As large swaths of Iraq fall into the hands of Sunni extremists, Prime Minister Nuri al-Maliki’s record of allegedly stoking sectarian tension is coming under the spotlight.
Al-Mutlak participated in a meeting Tuesday with al-Maliki and other political leaders aimed at diffusing Sunni/Shiite tensions.
“The security issue, including the Ministry of Defense, Ministry of Interior, Intelligence Office, and the other offices and departments were run by Mister Maliki alone, or by his party.”
“We are far away from participating in the decision regarding those issues.”
Iran’s President, Hassan Rouhani, said Wednesday that his country would spare no effort to protect holy Shiite shrines from “killers and terrorists,” according to Iran’s state-run Islamic Republic News Agency (IRNA).
“We tell them, ‘Thank you very much – Iraq is capable of defending these shrines,’” al-Mutlak said. “And I am sure that the Sunnis will fight in order to protect the shrines the same as the Shiite will fight.”
“If you talk about Samara, the shrine there was protected by the Sunnis for centuries. So we don’t need any foreign military to come to Iraq and protect these shrines.”
Given al-Mutlak’s outspoken criticism of his country’s prime minister, it should come as no surprise that he believes Iraq is divided.
“If you ask me if there is a real unity in Iraq, no.”
“Yes, now we are in a danger, and we have to unite ourselves towards the real enemy, Dais” – the Arabic acronym for ISIS.

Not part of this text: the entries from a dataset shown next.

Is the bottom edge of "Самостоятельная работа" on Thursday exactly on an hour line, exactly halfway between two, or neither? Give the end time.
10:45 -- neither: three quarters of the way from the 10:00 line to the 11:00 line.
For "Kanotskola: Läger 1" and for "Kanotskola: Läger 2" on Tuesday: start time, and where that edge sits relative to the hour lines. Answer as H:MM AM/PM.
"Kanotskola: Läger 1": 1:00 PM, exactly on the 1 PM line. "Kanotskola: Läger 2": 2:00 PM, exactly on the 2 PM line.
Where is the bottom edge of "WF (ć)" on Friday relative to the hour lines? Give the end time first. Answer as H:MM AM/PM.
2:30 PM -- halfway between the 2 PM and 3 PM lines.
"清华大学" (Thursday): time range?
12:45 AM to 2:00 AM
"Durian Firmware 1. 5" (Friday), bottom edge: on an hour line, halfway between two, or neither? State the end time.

“But at the same time, we have to think of a political solution, not only a military solution. A military solution alone cannot solve the problem.”
Iraq on Wednesday formally asked the United States, the erstwhile occupier, to carry out airstrikes on ISIS. Amanpour spoke with the deputy prime minister moments before that appeal was announced.
“I think America has a responsibility now,” al-Mutlak said. “We have to be clear: The occupation of Iraq was irresponsible. And the withdrawal from Iraq was not a responsible way.”
“If America wants to come to Iraq, it has to do a radical change to correct the mistakes they have done in Iraq, and work on a political process which will stabilize Iraq, and let all the Iraqis feel that they are Iraqis, there are fair standards of citizens, not being told that they are being isolated and their rights is not being given to them.”